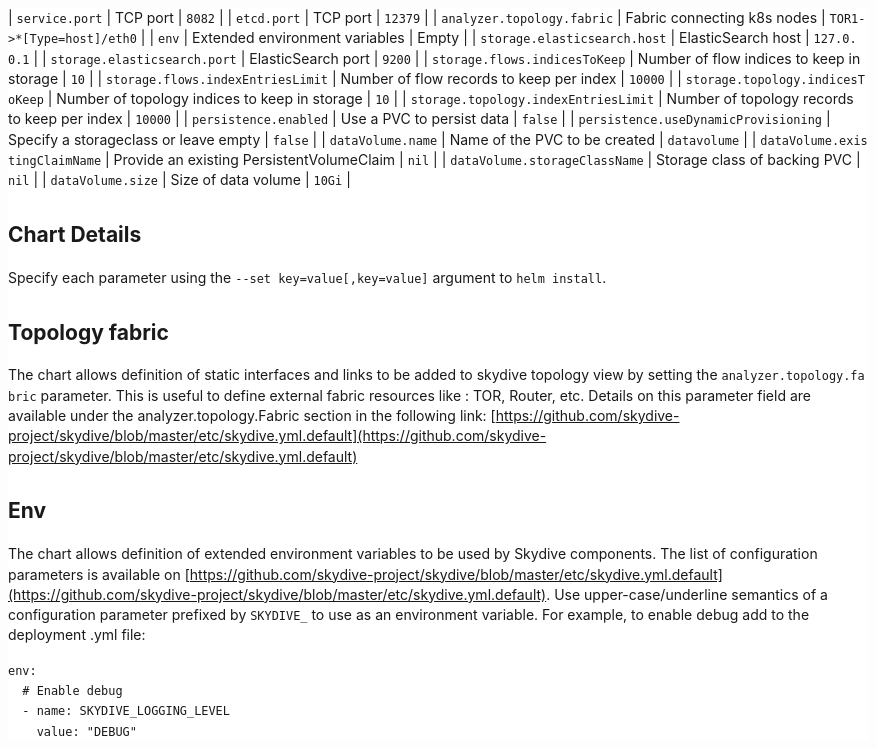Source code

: | `service.port`                       | TCP port                                       | `8082`                         |
| `etcd.port`                          | TCP port                                       | `12379`                        |
| `analyzer.topology.fabric`           | Fabric connecting k8s nodes                    | `TOR1->*[Type=host]/eth0`      |
| `env`                                | Extended environment variables                 | Empty                          |
| `storage.elasticsearch.host`         | ElasticSearch host                             | `127.0.0.1`                    |
| `storage.elasticsearch.port`         | ElasticSearch port                             | `9200`                         |
| `storage.flows.indicesToKeep`        | Number of flow indices to keep in storage      | `10`                           |
| `storage.flows.indexEntriesLimit`    | Number of flow records to keep per index       | `10000`                        |
| `storage.topology.indicesToKeep`     | Number of topology indices to keep in storage  | `10`                           |
| `storage.topology.indexEntriesLimit` | Number of topology records to keep per index   | `10000`                        |
| `persistence.enabled`                | Use a PVC to persist data                      | `false`                        |
| `persistence.useDynamicProvisioning` | Specify a storageclass or leave empty          | `false`                        |
| `dataVolume.name`                    | Name of the PVC to be created                  | `datavolume`                   |
| `dataVolume.existingClaimName`       | Provide an existing PersistentVolumeClaim      | `nil`                          |
| `dataVolume.storageClassName`        | Storage class of backing PVC                   | `nil`                          |
| `dataVolume.size`                    | Size of data volume                            | `10Gi`                         |

## Chart Details

Specify each parameter using the `--set key=value[,key=value]` argument to `helm install`.

## Topology fabric

The chart allows definition of static interfaces and links to be added to skydive topology view by setting the `analyzer.topology.fabric` parameter. This is useful to define external fabric resources like : TOR, Router, etc.
Details on this parameter field are available under the analyzer.topology.Fabric section in the following link:
[https://github.com/skydive-project/skydive/blob/master/etc/skydive.yml.default](https://github.com/skydive-project/skydive/blob/master/etc/skydive.yml.default)

## Env

The chart allows definition of extended environment variables to be used by Skydive components. The list of configuration parameters is available on [https://github.com/skydive-project/skydive/blob/master/etc/skydive.yml.default](https://github.com/skydive-project/skydive/blob/master/etc/skydive.yml.default). Use upper-case/underline semantics of a configuration parameter prefixed by `SKYDIVE_` to use as an environment variable. For example, to enable debug add to the deployment .yml file:

```
env:
  # Enable debug
  - name: SKYDIVE_LOGGING_LEVEL
    value: "DEBUG"
```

————

:: Task to carry out ::
Quote the data above from the line containing "## Topology fabric" to the line containing "The chart allows definition of static", inclusive, and stop.

:: Task answer ::
## Topology fabric

The chart allows definition of static interfaces and links to be added to skydive topology view by setting the `analyzer.topology.fabric` parameter. This is useful to define external fabric resources like : TOR, Router, etc.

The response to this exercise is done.